10. D’une part, la proposition de rectification du 28 septembre 2018 adressée à la SARL Bonnevie Auto Prestige désigne l’impôt concerné, la période d’imposition, la base d’imposition et la période concernée du 1er janvier 2015 au 31 décembre 2017. Elle mentionne les fournisseurs français, les sociétés interposées, les véhicules concernés et les montants en cause ainsi que les motifs pour lesquels le régime d’imposition selon le régime de la marge n’était pas applicable et les raisons pour lesquelles la société requérante pouvait être regardée comme n’ayant pu l’ignorer. Elle comporte ainsi l’exposé des motifs ayant conduit l’administration à remettre en cause le régime de taxe sur la valeur ajoutée sur la marge appliquée par la société et répond à l’exigence de motivation prescrite par l’article L. 57 précité du livre des procédures fiscales.
11. D’autre part, il ne résulte pas de l’instruction que les rappels de taxe sur la valeur ajoutée en litige ont été établis sur le fondement d’une base légale différente de celle mentionnée dans la proposition de rectification avant la mise en recouvrement de ces rappels. A cet égard, les éléments de preuve issus des renseignements obtenus par l’intermédiaire de demandes d’assistance internationale n’imposaient pas, contrairement à ce que soutient la SARL Bonnevie Auto Prestige, la notification d’une nouvelle proposition de rectification.
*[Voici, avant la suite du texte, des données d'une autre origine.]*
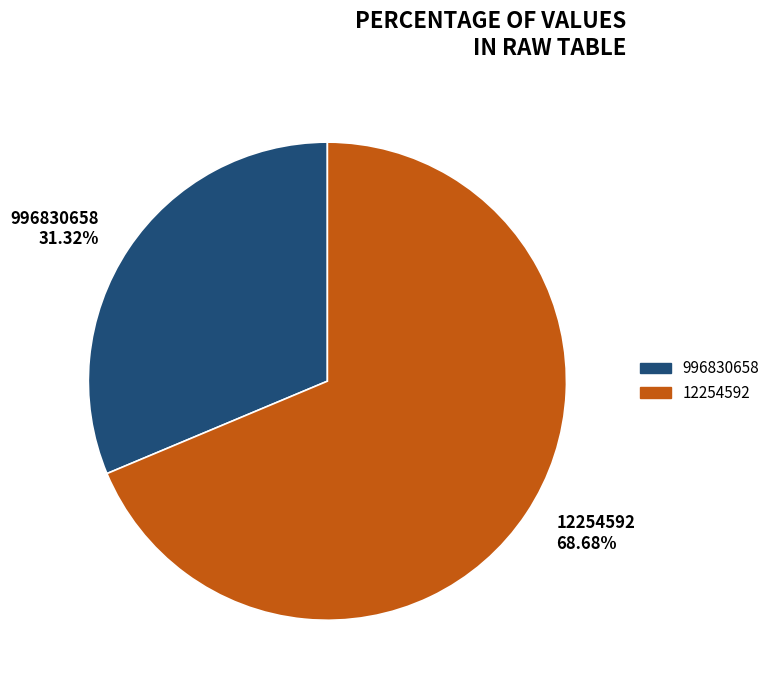

How many slices are in this pie chart?

2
12. Il résulte de ce qui précède que le ministre de l’économie, des finances et de la souveraineté industrielle et numérique est seulement fondé à soutenir que c’est à tort que le tribunal administratif de Lyon a déchargé la SARL Bonnevie Auto Prestige des rappels de taxe sur la valeur ajoutée établis au titre des opérations concernant les véhicules en litige autres que les véhicules n° 243, 257 et 355 et des pénalités correspondantes.
Sur les frais liés au litige :
13. Il n’y a pas lieu, dans les circonstances de l’espèce, de faire application des dispositions de l’article L. 761-1 du code de justice administrative au bénéfice de la SARL Bonnevie Auto Prestige et de mettre à la charge de l’Etat une somme au titre des frais exposés en cours d’instance et non compris dans les dépens.
DÉCIDE :
Article 1er : Les droits de taxe sur la valeur ajoutée et les pénalités correspondantes sont remis à la charge de la SARL Bonnevie Auto Prestige, à l’exception de ceux établis au titre des véhicules n° 243, 257 et 355.
Article 2 : Le jugement n° 2206634 du 6 mai 2024 du tribunal administratif de Lyon est réformé en tant qu’il est contraire au présent arrêt.
Article 3 : Le surplus des conclusions de la requête et les conclusions de la SARL Bonnevie Auto Prestige tendant à l’application de l’article L. 761-1 du code de justice administrative sont rejetés.
Article 4 : Le présent arrêt sera notifié à la ministre de l’action et des comptes publics et à la SARL Bonnevie Auto Prestige.
Délibéré après l’audience du 6 novembre 2025, à laquelle siégeaient :
M. Pruvost, président de chambre,
M. Haïli, président-assesseur,
M. Laval, premier conseiller.
Rendu public par mise à disposition au greffe, le 11 décembre 2025.
Le rapporteur,
J-S. Laval
Le président,
D. Pruvost
La greffière,
M. A…
La République mande et ordonne à la ministre de l’action et des comptes publics en ce qui la concerne, ou à tous commissaires de justice à ce requis, en ce qui concerne les voies de droit commun contre les parties privées, de pourvoir à l’exécution de la présente décision.